> [Instruction]
Copy the entries below exactly, but only from the line containing "Identify the document" through the final line.

> [Records from a collection]
┌──

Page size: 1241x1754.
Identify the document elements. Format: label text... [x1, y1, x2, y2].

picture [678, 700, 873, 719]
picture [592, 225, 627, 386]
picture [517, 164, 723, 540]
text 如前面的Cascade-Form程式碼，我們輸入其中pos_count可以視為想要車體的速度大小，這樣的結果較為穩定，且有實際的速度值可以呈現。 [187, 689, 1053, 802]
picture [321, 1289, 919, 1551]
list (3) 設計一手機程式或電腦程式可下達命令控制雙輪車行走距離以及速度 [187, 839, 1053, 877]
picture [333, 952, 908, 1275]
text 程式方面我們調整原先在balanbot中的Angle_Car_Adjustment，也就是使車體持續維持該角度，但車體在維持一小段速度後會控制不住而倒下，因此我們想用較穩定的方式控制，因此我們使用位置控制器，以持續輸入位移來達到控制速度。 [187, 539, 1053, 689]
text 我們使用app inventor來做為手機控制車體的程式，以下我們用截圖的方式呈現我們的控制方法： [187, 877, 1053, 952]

└──

> [Expected output]
Identify the document elements. Format: label text... [x1, y1, x2, y2].

picture [678, 700, 873, 719]
picture [592, 225, 627, 386]
picture [517, 164, 723, 540]
text 如前面的Cascade-Form程式碼，我們輸入其中pos_count可以視為想要車體的速度大小，這樣的結果較為穩定，且有實際的速度值可以呈現。 [187, 689, 1053, 802]
picture [321, 1289, 919, 1551]
list (3) 設計一手機程式或電腦程式可下達命令控制雙輪車行走距離以及速度 [187, 839, 1053, 877]
picture [333, 952, 908, 1275]
text 程式方面我們調整原先在balanbot中的Angle_Car_Adjustment，也就是使車體持續維持該角度，但車體在維持一小段速度後會控制不住而倒下，因此我們想用較穩定的方式控制，因此我們使用位置控制器，以持續輸入位移來達到控制速度。 [187, 539, 1053, 689]
text 我們使用app inventor來做為手機控制車體的程式，以下我們用截圖的方式呈現我們的控制方法： [187, 877, 1053, 952]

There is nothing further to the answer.